--- START ---

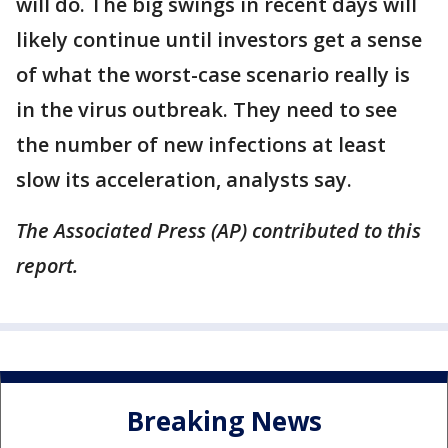
will do. The big swings in recent days will
likely continue until investors get a sense
of what the worst-case scenario really is
in the virus outbreak. They need to see
the number of new infections at least
slow its acceleration, analysts say.
The Associated Press (AP) contributed to this
report.
Breaking News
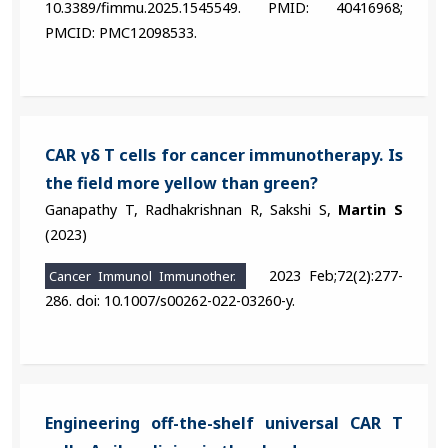
10.3389/fimmu.2025.1545549. PMID: 40416968;
PMCID: PMC12098533.
CAR γδ T cells for cancer immunotherapy. Is
the field more yellow than green?
Ganapathy T, Radhakrishnan R, Sakshi S,
Martin S
(2023)
2023 Feb;72(2):277-
Cancer Immunol Immunother.
286. doi: 10.1007/s00262-022-03260-y.
Engineering off-the-shelf universal CAR T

--- END ---

Please print the data above in its entirety, exactly, but without any picture.

will do. The big swings in recent days will
likely continue until investors get a sense
of what the worst-case scenario really is
in the virus outbreak. They need to see
the number of new infections at least
slow its acceleration, analysts say.
The Associated Press (AP) contributed to this
report.
Breaking News
10.3389/fimmu.2025.1545549. PMID: 40416968;
PMCID: PMC12098533.
CAR γδ T cells for cancer immunotherapy. Is
the field more yellow than green?
Ganapathy T, Radhakrishnan R, Sakshi S,
Martin S
(2023)
2023 Feb;72(2):277-
Cancer Immunol Immunother.
286. doi: 10.1007/s00262-022-03260-y.
Engineering off-the-shelf universal CAR T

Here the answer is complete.